Trouble Running Bulk Loader through a Docker Container

I’m having trouble understanding how to run the bulk loader, I have a python script that creates a new dgraph-zero and creates a schema. From there, I’m creating a volume. That is my current understanding of how I should be setting up for the bulk loader.

Finally, I’m using a docker run for the bulk loader. I was wondering what the proper format was for the bulk loader and if I was missing anything?

Hey @kbchoi,

Welcome to the community. That commands looks correct. If there are no errors, then the posting files created the ./out folder are ready to be put in place when you start your cluster. Have a read of this document, it should clear up next steps: Initial Import (Bulk Loader) - Hypermode

Hi @matthewmcneely,

Thank you for confirming. I keep getting an error when I run this command through a powershell command line. I tried looking up the issue and most resources are saying that the error is existing here:

2025/07/28 01:03:44 unlinkat //out: device or resource busy

I was wondering where my most likely points of error would be! Would you have some insight?

(linked the full error for context)

The bulk loader creates and deletes a lot of tmp files. Docker on Windows seems to have issues when using “Host bind mounts”. Try using a docker volume instead:

docker volume create dgraph_out
docker run -v dgraph_out:/out <rest of commands>

Then you’ll have to copy the bulk loader output files (posting, etc) from the docker volume to your host system.

Side note: If you’re ultimately going to run the graph on a Linux box, you might consider just running the bulk loader on that system (where you can install the Dgraph CLI) and skip all the Windows quirks.

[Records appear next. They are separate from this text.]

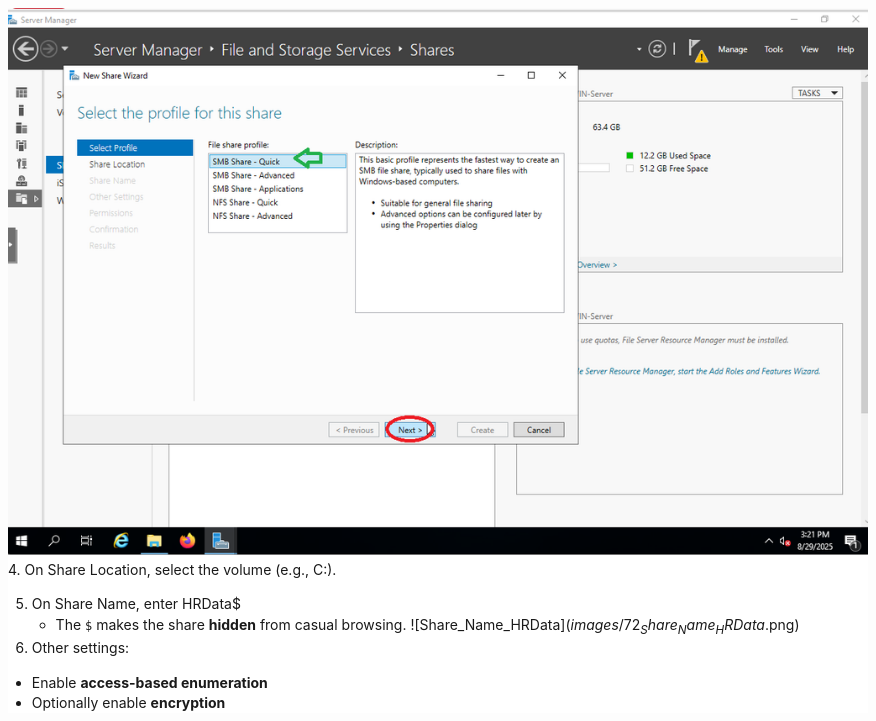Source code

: ![Select_Profile_Shares](images/71_Select_Profile_Shares.png)
4. On Share Location, select the volume (e.g., C:).

5. On Share Name, enter  HRData$
   - The `$` makes the share **hidden** from casual browsing.
![Share_Name_HRData$](images/72_Share_Name_HRData$.png)
6. Other settings:  
- Enable **access-based enumeration**  
- Optionally enable **encryption**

I see, is there a loading limit for bulk loader? cause I know live loader tries not to go over 15MB per batch, I’m assuming that isn’t the case with Bulk Loader?

You’re right. The bulk loader is really only limited by the amount of disk space you have. Here’s a post about it when it was first introduced: Loading close to 1M edges/sec into Dgraph - Dgraph Blog

It seems that every time I run my script I’m getting the same error where I get stuck on my bulk command…

subprocess.CalledProcessError: Command ‘[‘docker’, ‘run’, ‘–rm’, ‘–name’, ‘dgraph-bulk’, ‘–network’, ‘dgraph-net’, ‘-v’, ‘C:\Users\VAIV\Desktop\GraphDB\data\output_nq:/data:ro’, ‘-v’, ‘dgraph_out:/dgraph_out’, ‘dgraph/dgraph:latest’, ‘dgraph’, ‘bulk’, ‘–zero’, ‘dgraph-zero:5080’, ‘–format’, ‘rdf’, ‘-f’, ‘/data/all_data.nq’, ‘-s’, ‘/data/schema.txt’, ‘–out’, ‘/dgraph_out’, ‘–cleanup_tmp=false’, ‘–reduce_shards’, ‘1’, ‘–map_shards’, ‘1’]’ returned non-zero exit status 1.

Do you know if this is like a specific error that I can fix?

Again, I think using proper Docker volumes, as opposed to try to mount a dir on your filesystem, is the way to prevent this error. See above.